The solution is to mock the LLM boundary. Replace the actual provider call with a function that returns a fixed string, and test the logic that wraps it: input sanitisation, output parsing, context injection, error handling. The mock does not need to be smart — it needs to be fast and deterministic.

#[cfg(test)]
mod tests {
    use super::*;

    async fn mock_llm(_prompt: &str) -> String {
        "Regular exercise significantly improves physical health and fitness.".to_string()
    }

    fn validate_constraints(text: &str, required_words: &[&str]) -> bool {
        required_words
            .iter()
            .all(|&word| text.to_lowercase().contains(&word.to_lowercase()))
    }

    #[tokio::test]
    async fn test_constrained_output_parsing() {
        let response = mock_llm("Summarize benefits of exercise.").await;
        let valid = validate_constraints(&response, &["health", "fitness"]);
        assert!(valid, "Pipeline failed to enforce required output constraints.");
    }

    #[tokio::test]
    async fn test_rag_context_injection() {
        // Test that the RAG pipeline correctly formats the context before calling the LLM,
        // without ever touching the network
        let context = "Servers are backed up nightly at 3:00 AM UTC.";
        let query = "When do backups run?";
        let prompt = format!("Context:\n{}\n\nQuestion: {}", context, query);

        let response = mock_llm(&prompt).await;
        assert!(!response.is_empty(), "Pipeline produced no output.");
    }
}

The mock tests the pipeline’s contract: does the context get injected correctly, does the output get parsed correctly, does the fallback trigger on an error? The model’s actual reasoning is tested separately, manually, against real prompts during development — not in CI. The test suite went from forty seconds to under one second and stopped appearing in the billing dashboard.

What Resilience Looks Like #

Hamlet’s observation — “the readiness is all” — is about accepting that failure will arrive and preparing for it rather than preventing it. Rate limits will fire. Connections will drop. Memory will accumulate if tasks are not cleaned up. The model will occasionally produce output the parser cannot handle.

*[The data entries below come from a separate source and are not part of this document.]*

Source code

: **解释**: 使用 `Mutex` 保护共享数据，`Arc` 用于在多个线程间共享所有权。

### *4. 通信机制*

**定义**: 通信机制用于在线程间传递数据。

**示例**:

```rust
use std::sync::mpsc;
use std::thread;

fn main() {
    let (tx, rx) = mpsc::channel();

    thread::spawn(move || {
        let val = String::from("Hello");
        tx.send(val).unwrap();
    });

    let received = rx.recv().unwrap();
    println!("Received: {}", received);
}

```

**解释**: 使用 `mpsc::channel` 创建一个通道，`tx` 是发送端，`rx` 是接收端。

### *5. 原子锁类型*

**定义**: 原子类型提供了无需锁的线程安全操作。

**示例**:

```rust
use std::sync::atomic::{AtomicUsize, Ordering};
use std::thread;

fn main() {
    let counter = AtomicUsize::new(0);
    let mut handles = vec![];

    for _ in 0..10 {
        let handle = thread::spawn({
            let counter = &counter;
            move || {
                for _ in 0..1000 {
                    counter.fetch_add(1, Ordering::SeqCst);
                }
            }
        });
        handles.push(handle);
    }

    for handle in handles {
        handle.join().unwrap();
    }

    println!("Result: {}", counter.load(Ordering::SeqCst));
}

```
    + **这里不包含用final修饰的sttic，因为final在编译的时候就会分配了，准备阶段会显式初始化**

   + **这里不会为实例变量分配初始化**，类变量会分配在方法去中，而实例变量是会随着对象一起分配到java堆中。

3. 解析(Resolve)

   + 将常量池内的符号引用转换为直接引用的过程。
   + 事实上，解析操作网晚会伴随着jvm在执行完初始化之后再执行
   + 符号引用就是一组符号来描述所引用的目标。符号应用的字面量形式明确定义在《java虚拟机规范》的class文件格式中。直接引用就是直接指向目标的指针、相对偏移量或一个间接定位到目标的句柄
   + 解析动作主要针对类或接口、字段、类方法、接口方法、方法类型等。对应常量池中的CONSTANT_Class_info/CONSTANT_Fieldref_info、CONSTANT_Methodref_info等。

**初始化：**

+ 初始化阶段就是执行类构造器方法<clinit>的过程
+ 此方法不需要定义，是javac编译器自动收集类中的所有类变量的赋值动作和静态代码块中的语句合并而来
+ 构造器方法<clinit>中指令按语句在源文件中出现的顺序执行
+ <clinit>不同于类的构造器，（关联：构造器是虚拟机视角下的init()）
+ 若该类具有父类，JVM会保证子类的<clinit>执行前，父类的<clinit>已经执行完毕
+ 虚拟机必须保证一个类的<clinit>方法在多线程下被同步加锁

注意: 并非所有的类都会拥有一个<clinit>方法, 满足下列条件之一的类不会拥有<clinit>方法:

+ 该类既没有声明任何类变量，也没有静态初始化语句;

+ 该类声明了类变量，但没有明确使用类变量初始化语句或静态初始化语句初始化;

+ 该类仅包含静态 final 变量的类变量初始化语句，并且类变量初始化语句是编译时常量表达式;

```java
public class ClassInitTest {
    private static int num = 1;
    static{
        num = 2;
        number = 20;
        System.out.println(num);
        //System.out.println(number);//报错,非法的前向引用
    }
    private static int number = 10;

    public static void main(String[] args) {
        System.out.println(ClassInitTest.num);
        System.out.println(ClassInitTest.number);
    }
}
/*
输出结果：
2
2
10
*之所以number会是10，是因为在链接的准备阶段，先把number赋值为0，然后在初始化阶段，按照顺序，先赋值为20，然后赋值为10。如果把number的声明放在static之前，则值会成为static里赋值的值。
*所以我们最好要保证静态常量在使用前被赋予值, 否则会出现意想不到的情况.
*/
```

The infrastructure in this post does not prevent those events. It makes the system ready for them:

  • tracing with #[instrument] makes async failures visible across Wasm and server boundaries
  • tokio-console surfaces hanging tasks before they become memory problems
  • Fallback chains with Result matching ensure provider failures degrade gracefully rather than silently
  • Mocked LLM boundaries make the test suite fast, deterministic, and cheap to run

Each capability is small in isolation. Together they are the difference between an AI application that works in development and one that holds up in production.